> PROBLEM REQUIREMENTS: What you give back should be exactly the lines from the one with "of mind that comes with knowing your largest" through the end of the data, without the pictures.

··· DATA SUPPLIED ···

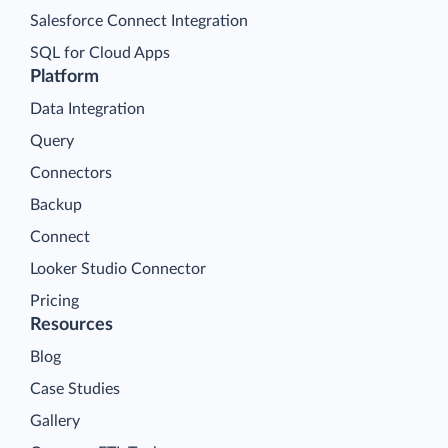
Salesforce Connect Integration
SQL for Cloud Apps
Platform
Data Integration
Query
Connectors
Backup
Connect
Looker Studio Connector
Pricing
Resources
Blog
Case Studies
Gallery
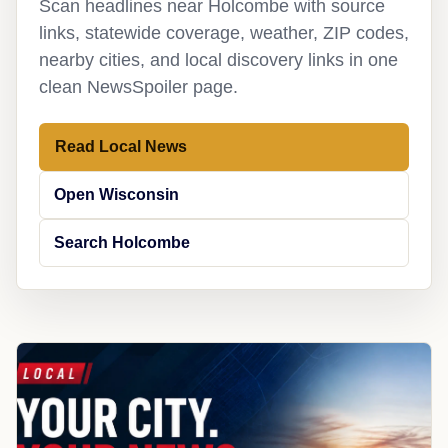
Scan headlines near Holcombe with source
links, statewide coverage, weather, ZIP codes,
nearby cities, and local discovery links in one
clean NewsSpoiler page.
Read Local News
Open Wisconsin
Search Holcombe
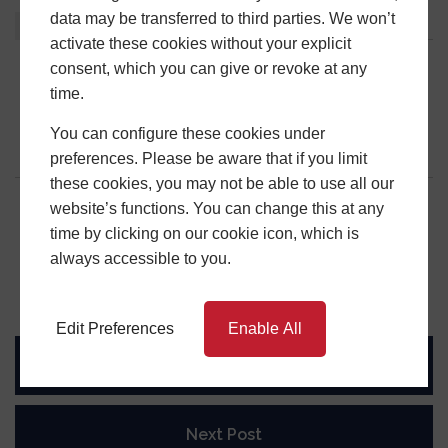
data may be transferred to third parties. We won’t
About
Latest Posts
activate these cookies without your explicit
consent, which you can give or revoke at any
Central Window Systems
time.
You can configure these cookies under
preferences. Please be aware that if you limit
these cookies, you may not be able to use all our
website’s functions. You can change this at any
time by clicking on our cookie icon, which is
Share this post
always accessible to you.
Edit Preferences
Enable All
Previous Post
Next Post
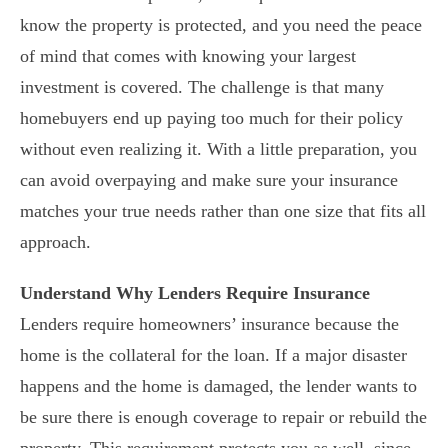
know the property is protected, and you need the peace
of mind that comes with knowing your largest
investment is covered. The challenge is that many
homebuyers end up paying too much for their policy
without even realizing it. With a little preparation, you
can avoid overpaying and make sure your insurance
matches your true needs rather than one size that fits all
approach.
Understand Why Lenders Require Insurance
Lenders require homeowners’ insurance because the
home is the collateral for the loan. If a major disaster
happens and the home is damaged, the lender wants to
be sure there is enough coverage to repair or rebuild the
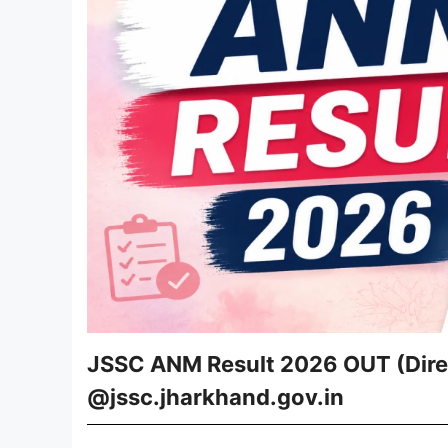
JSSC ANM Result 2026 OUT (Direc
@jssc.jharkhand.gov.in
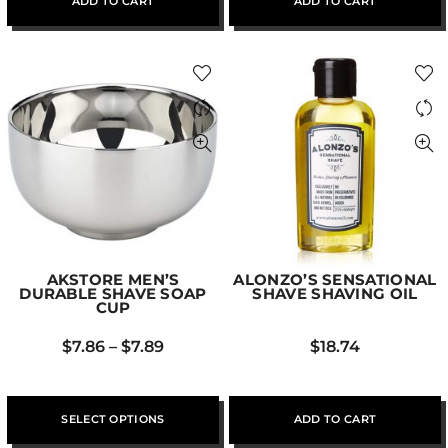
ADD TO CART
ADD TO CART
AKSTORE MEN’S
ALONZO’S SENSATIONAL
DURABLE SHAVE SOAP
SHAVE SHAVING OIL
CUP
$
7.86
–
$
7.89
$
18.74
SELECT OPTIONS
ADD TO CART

···

> EXPECTED ANSWER:
of mind that comes with knowing your largest
investment is covered. The challenge is that many
homebuyers end up paying too much for their policy
without even realizing it. With a little preparation, you
can avoid overpaying and make sure your insurance
matches your true needs rather than one size that fits all
approach.
Understand Why Lenders Require Insurance
Lenders require homeowners’ insurance because the
home is the collateral for the loan. If a major disaster
happens and the home is damaged, the lender wants to
be sure there is enough coverage to repair or rebuild the
JSSC ANM Result 2026 OUT (Direc
@jssc.jharkhand.gov.in
ADD TO CART
ADD TO CART
AKSTORE MEN’S
ALONZO’S SENSATIONAL
DURABLE SHAVE SOAP
SHAVE SHAVING OIL
CUP
$
7.86
–
$
7.89
$
18.74
SELECT OPTIONS
ADD TO CART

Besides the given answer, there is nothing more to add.